#### [Collected data entries]

BEGIN

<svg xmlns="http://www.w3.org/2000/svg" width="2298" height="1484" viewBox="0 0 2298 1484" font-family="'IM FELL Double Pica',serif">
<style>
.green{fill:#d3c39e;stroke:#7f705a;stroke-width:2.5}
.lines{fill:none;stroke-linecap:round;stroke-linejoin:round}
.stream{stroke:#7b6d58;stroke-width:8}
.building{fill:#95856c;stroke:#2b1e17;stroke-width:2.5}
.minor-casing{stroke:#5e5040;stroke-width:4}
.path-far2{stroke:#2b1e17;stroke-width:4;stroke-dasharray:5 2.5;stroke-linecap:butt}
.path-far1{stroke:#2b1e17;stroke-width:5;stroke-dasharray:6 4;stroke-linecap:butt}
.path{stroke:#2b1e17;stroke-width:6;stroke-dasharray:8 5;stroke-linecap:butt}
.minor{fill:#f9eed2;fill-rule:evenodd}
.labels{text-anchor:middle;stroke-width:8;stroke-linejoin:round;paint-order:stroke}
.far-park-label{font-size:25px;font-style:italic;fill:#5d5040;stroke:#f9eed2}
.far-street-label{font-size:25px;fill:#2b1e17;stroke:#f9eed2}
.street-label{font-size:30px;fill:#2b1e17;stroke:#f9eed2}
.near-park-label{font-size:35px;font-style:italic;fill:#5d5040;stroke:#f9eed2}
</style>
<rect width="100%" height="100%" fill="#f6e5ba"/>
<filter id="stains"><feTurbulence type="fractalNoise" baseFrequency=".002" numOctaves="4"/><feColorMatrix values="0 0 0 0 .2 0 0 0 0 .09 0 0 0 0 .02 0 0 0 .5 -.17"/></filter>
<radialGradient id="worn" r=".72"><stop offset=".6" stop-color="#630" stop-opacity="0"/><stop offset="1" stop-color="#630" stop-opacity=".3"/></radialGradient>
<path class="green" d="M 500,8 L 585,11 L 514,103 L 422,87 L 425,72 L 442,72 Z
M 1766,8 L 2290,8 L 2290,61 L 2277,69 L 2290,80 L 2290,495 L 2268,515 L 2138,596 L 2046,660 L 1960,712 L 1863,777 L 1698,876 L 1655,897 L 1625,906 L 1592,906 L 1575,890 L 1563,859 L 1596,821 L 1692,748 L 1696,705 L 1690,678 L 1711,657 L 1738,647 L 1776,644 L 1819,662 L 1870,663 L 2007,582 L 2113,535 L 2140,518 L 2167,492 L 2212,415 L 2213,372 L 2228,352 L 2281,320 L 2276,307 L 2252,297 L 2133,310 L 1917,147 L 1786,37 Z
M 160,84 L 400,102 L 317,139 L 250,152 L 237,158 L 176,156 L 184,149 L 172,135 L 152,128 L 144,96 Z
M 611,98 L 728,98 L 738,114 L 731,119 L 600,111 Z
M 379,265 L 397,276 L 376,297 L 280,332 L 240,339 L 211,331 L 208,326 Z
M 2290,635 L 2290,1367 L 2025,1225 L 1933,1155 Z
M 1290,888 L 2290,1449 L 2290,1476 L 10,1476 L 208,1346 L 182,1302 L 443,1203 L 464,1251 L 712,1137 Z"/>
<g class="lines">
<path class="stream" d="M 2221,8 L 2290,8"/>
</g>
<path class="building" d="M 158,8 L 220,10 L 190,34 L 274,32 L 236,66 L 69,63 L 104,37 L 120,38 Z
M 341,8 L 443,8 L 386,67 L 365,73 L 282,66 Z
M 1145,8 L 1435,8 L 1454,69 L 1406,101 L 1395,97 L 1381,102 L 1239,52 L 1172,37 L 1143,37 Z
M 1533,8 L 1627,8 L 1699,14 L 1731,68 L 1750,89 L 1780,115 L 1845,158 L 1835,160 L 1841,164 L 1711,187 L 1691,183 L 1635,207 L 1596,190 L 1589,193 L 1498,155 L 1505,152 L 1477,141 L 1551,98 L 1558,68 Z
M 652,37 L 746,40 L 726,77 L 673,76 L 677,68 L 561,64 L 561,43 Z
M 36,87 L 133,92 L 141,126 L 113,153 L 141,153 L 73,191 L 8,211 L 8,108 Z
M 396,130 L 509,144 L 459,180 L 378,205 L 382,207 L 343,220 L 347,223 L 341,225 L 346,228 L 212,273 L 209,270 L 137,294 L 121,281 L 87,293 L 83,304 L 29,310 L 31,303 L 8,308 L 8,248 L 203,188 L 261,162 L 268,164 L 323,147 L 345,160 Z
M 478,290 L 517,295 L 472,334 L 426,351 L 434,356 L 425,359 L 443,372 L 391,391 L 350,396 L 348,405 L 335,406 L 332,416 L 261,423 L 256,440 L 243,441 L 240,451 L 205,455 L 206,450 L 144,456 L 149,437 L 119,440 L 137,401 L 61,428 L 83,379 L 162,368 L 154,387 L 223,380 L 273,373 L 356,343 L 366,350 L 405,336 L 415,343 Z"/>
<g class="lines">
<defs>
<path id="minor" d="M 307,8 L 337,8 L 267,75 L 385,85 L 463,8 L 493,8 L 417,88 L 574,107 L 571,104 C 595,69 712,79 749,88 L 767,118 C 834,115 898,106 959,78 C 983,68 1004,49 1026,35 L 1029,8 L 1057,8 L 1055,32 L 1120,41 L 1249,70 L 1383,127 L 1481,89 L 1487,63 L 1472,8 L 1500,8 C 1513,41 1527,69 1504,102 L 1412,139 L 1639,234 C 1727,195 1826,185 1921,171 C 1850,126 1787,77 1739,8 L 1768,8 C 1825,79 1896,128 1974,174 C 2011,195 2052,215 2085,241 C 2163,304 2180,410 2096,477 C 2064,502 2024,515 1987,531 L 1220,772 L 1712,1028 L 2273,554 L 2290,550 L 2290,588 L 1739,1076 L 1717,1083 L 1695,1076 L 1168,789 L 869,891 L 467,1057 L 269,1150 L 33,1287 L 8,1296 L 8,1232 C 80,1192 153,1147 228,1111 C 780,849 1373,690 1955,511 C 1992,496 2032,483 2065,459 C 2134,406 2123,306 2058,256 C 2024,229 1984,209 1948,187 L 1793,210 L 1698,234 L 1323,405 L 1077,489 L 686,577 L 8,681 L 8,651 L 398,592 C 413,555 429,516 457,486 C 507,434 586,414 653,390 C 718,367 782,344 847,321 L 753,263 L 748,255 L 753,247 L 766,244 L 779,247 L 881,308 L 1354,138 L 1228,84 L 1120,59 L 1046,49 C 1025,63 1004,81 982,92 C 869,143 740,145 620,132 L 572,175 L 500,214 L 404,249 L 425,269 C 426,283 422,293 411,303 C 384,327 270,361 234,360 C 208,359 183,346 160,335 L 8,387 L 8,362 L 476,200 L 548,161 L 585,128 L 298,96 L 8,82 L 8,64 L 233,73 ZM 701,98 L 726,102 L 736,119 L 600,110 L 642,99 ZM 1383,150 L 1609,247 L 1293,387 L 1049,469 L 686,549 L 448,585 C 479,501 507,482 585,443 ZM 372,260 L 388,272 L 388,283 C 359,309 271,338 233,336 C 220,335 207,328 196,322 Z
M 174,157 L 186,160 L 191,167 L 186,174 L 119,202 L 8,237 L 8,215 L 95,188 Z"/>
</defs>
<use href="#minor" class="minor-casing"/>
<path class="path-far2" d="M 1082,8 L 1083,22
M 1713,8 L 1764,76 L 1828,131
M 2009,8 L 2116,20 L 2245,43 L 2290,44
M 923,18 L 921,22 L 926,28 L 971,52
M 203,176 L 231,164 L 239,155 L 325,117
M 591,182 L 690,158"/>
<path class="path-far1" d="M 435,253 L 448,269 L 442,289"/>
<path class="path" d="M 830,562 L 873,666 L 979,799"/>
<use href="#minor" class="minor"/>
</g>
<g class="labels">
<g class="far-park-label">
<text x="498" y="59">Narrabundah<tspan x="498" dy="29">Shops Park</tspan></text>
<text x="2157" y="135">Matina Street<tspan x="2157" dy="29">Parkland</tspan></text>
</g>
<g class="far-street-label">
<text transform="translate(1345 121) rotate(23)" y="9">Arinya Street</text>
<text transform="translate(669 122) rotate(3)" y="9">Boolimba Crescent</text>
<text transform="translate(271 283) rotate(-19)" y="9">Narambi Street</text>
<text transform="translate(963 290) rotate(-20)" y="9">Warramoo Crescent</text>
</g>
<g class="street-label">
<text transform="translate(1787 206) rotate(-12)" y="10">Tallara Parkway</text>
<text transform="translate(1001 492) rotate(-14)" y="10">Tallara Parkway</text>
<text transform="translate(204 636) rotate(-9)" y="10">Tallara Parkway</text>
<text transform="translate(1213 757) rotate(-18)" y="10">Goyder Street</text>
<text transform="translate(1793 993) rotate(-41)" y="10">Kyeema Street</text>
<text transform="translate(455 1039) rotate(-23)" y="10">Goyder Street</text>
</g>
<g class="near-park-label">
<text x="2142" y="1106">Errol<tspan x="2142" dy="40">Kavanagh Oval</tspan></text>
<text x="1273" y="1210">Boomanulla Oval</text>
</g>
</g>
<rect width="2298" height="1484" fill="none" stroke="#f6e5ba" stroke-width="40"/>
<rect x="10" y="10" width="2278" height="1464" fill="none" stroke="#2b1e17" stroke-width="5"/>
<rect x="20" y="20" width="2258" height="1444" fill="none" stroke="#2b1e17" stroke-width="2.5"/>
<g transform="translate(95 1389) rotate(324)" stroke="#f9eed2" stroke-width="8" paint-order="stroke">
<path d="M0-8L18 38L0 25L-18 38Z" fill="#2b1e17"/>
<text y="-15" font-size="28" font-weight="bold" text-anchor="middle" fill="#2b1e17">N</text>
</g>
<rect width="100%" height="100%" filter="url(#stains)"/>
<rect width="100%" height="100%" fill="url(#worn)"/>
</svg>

END

#### [ACTIVITY]
Wherever "worn" occurs in the entries above, copy the line it sits on.

#### [FINAL ANSWER]
<radialGradient id="worn" r=".72"><stop offset=".6" stop-color="#630" stop-opacity="0"/><stop offset="1" stop-color="#630" stop-opacity=".3"/></radialGradient>
<rect width="100%" height="100%" fill="url(#worn)"/>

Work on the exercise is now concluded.